Sleep tight: The Orchard Suite

Sleep tight: The Orchard Suite

That evening in the Refectory, we saw that fresh produce transformed into delicious, refined dishes by executive chef Elly Wentworth and senior sous chef Brandon Head. We arrived for dinner to find one large communal table in the middle of the room. Call me a curmudgeon but, usually, the sight of a communal table makes me quietly groan. This one was, luckily, wide enough that we could have our own conversation without having to make small talk with other guests, while the open kitchen at one end allowed us to chat with the (remarkably calm) chefs as they plated up. And what they plated up was very good.

For our starter, we had marrow and watercress velouté, served in tiny white bowls, and with it two slabs of spongy rosemary focaccia and a perfectly shaped ice-hockey puck of butter. Next was charcuterie made onsite by the Owens family’s charcuterie company, Rare & Pasture, with pickled courgettes and radishes, which was followed by ceviche of scallops. Each of these scallops, we were told, was hand-picked by James Kirkaldy, an expert free diver who dives off the coast of Devon every day, without an oxygen tank, to pick fresh seafood. It all sounded like a lot of work.

Old stones: a remodelled farmyard

Old stones: a remodelled farmyard

But then the scallops, served here with green tomatoes and limes from the garden, were wonderful: sweet and firm, with a hit of tartness. Dessert was a perfect slice of kaffir lime tart, a combination of crisp, short pastry and a creamy, sharp filling, served with basil sorbet. Yum.
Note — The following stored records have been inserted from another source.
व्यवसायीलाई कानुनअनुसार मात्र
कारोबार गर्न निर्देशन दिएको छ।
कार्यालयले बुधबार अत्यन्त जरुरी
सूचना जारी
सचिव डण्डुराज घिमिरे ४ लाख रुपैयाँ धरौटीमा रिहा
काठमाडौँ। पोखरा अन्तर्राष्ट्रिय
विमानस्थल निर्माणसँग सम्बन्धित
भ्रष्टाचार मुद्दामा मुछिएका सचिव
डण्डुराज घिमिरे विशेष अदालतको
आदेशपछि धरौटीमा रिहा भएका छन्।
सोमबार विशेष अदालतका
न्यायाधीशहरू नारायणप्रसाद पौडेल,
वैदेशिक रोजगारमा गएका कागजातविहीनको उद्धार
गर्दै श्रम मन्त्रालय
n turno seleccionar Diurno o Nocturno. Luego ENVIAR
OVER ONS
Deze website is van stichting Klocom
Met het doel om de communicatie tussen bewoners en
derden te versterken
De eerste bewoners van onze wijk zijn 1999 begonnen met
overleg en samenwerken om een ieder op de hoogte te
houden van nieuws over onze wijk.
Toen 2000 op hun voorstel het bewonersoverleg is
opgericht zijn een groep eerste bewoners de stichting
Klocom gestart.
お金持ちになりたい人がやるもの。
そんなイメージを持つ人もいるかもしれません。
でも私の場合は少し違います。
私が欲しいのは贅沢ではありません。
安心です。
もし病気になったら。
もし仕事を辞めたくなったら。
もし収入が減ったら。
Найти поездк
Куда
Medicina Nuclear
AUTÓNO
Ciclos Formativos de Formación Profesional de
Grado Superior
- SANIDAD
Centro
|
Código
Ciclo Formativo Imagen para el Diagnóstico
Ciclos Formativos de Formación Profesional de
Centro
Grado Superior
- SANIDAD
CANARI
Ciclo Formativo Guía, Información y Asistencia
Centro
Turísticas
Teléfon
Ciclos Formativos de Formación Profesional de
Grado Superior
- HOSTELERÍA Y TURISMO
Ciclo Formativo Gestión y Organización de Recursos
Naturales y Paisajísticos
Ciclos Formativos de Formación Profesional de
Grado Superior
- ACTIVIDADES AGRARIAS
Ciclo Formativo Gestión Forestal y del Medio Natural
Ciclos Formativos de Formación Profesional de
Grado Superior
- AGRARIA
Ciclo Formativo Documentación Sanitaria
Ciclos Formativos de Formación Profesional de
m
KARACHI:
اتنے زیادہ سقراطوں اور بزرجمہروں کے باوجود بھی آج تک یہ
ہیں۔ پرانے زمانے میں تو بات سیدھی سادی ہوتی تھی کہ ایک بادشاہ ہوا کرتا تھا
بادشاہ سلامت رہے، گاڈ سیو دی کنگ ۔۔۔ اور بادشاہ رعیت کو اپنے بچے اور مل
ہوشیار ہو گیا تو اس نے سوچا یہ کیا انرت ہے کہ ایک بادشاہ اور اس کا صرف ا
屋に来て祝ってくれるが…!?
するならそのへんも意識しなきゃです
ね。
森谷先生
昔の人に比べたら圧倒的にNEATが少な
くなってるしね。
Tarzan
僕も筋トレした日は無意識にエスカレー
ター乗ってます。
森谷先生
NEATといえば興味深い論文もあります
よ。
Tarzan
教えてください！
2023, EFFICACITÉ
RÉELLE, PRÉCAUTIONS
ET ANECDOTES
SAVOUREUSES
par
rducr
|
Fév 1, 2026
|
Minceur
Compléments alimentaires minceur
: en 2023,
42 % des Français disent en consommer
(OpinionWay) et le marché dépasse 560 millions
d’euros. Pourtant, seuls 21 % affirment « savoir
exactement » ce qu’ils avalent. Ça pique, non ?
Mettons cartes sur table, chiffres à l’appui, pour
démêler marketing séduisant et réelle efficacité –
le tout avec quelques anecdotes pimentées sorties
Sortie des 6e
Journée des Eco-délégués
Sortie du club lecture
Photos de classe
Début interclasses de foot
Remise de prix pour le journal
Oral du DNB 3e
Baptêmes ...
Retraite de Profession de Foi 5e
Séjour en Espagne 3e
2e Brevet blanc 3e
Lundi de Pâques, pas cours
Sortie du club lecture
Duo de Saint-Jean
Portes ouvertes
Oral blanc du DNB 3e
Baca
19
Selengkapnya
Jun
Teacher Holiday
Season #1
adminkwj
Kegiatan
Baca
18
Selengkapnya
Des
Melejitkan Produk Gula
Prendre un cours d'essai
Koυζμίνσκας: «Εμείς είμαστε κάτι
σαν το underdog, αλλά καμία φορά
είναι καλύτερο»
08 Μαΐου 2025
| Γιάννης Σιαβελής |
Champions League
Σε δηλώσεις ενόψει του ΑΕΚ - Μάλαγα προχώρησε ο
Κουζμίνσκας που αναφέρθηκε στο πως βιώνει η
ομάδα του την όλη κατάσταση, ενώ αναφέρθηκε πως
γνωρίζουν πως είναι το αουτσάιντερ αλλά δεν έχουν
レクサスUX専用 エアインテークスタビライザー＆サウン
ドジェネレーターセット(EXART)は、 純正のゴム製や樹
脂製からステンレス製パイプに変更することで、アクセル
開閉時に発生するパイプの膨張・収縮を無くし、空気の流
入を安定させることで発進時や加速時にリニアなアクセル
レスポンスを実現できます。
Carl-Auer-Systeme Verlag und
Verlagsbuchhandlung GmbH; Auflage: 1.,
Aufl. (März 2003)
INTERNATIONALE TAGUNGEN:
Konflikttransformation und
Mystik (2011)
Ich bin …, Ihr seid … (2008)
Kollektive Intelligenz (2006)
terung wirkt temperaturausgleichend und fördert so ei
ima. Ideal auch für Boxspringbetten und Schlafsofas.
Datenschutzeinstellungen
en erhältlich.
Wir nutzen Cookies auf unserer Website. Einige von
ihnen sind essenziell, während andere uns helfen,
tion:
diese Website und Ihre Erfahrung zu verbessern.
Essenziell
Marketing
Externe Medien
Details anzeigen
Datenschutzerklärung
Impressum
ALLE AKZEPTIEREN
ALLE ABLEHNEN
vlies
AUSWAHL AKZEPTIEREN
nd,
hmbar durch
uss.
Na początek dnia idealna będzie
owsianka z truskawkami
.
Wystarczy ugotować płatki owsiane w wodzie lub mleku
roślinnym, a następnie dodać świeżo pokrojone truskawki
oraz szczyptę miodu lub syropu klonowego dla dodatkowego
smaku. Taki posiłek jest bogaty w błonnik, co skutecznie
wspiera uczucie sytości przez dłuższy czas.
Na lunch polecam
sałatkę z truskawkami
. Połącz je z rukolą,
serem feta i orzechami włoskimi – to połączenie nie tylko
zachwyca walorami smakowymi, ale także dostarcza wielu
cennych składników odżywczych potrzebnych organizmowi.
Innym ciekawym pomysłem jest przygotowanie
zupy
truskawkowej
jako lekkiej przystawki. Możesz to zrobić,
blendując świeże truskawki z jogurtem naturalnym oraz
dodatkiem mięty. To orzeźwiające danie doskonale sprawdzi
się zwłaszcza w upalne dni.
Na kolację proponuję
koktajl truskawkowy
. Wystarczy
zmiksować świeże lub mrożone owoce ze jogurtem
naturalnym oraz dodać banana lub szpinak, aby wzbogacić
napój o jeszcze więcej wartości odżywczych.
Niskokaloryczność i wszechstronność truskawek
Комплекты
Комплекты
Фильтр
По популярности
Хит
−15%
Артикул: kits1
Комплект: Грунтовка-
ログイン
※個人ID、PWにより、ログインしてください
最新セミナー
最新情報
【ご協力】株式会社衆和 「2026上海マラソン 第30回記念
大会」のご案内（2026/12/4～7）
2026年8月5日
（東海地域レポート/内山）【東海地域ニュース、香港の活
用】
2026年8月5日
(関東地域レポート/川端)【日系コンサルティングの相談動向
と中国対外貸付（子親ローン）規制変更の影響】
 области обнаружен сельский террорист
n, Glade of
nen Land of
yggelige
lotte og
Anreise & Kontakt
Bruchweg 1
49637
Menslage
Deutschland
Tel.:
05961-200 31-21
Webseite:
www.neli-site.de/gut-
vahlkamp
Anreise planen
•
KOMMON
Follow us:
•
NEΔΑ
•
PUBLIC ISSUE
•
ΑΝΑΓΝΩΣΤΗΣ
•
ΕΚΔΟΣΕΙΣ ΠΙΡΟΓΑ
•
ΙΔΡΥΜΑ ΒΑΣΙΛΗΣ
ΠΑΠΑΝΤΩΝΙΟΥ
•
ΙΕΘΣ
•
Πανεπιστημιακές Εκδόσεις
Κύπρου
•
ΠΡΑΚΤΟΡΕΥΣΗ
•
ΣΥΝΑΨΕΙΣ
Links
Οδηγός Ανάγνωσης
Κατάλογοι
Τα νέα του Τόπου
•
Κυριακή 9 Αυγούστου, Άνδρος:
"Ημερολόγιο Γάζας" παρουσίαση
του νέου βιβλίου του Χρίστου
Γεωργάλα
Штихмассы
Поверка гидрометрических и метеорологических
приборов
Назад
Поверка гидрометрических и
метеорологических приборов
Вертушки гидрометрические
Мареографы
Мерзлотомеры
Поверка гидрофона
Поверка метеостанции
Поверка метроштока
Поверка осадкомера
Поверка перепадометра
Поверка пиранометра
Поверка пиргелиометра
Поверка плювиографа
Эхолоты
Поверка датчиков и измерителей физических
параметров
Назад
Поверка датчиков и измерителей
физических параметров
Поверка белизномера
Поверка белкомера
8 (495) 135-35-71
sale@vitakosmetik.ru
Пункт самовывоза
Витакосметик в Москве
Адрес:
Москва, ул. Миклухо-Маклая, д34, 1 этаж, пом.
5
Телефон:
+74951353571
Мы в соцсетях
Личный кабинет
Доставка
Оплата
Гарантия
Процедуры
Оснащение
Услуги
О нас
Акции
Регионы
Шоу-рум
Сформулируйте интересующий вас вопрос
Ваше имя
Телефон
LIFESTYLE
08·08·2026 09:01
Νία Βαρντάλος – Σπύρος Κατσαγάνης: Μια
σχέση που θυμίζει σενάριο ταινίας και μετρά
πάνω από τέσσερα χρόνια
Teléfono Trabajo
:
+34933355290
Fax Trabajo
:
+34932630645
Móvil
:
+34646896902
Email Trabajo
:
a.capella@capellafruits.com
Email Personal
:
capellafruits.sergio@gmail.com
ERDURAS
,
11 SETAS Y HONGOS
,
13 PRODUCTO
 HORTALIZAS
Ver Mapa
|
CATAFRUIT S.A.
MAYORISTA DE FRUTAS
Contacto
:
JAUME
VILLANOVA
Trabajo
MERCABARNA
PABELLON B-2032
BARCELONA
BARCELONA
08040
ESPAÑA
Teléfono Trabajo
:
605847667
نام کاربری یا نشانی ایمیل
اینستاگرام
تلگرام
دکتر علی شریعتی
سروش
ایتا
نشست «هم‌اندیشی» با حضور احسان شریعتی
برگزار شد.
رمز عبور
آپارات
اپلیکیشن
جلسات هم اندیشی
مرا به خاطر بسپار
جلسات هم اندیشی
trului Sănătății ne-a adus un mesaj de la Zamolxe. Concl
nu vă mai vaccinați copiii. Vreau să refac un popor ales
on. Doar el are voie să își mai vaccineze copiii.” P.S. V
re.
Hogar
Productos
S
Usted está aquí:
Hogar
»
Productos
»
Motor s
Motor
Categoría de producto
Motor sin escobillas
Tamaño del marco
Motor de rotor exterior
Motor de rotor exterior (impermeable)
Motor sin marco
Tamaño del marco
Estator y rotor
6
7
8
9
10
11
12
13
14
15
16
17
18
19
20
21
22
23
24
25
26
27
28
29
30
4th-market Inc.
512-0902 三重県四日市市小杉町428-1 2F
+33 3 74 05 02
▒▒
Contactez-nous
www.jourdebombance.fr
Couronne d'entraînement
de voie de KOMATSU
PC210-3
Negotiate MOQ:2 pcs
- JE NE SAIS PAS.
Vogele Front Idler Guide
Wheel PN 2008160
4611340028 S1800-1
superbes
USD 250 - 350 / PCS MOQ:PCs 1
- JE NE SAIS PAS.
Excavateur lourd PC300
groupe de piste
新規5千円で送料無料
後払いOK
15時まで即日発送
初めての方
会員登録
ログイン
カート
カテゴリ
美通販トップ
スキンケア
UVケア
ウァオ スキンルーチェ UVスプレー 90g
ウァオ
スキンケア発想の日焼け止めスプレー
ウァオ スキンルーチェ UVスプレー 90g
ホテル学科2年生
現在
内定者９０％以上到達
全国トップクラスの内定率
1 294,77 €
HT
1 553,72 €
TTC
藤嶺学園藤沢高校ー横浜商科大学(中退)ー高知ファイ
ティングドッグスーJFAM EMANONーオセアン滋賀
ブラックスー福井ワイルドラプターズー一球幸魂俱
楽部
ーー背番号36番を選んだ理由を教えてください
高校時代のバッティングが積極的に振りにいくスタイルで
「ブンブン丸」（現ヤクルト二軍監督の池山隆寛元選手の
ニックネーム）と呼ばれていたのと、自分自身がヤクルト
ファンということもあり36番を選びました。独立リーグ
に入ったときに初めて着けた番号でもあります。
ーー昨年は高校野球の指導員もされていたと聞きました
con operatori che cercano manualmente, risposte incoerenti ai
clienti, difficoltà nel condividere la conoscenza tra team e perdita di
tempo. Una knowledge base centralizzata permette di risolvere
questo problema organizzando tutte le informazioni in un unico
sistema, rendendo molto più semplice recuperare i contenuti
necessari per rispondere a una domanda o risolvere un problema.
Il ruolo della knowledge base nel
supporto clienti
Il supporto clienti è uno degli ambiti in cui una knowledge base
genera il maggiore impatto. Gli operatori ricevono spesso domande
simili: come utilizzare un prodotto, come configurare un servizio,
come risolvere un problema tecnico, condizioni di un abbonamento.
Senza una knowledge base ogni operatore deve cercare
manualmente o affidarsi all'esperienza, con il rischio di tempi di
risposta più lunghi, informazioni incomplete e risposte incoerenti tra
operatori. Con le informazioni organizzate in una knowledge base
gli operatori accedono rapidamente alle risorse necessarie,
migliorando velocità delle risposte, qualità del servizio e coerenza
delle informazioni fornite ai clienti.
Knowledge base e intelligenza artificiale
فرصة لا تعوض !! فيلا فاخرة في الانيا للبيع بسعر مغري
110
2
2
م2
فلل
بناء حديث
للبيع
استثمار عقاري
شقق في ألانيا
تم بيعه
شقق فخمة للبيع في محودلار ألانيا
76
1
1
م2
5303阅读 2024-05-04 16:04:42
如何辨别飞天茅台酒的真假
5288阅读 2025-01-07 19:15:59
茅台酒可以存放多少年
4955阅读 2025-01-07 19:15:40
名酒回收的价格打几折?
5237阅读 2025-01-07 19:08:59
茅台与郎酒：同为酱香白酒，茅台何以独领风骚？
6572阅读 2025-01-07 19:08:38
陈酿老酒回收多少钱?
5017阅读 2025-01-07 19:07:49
The next day, after a big breakfast, served with a very worthy homemade green juice, we went off on our second activity: a farm tour with Pim Wolfs, Fowlescombe’s indefatigable Dutch general manager. Before we set off, he bounded up excitedly and handed us a couple of ground cherries he had found in one of the greenhouses. “When they fall off the plant, they’re ripe,” he said, beaming. “You dry them out and they get more yellow and sweeter.” Inside its crispy casing, the little golden berry was a pearl of acidic deliciousness.

Devon on earth: beetroot tart

Devon on earth: beetroot tart

The farm tour took around two hours. Under leaden skies, with wellies on and wearing the hotel’s raincoats (designed by Paul Glade’s mum and made bespoke for Fowlescombe), we marched through muddy fields, picked berries, fed chickens (life goal: find someone who looks at you the way Wolfs looks at those chickens), collected apples, played with piglets – with a pang of guilt, as our daughter would have loved this – and returned in time for a light lunch of soup and sandwiches. We were on the tour with another family, with two kids under 10, but I was the one giggling as we fed the goats.

As we got ready to head back to London and our daughter, I reflected on something Fowlescombe’s Caitlin Owens had told me. She and her family had decided to turn this farm into a hotel after spending time here during the pandemic. “Coming into the valley, it’s magical,” she said. “We knew we’d really gained something by being here, and we thought guests would as well.” If Fowlescombe can turn me, someone who appreciates the warm hug of city pollution, into Monty Don – well, she just might have a point.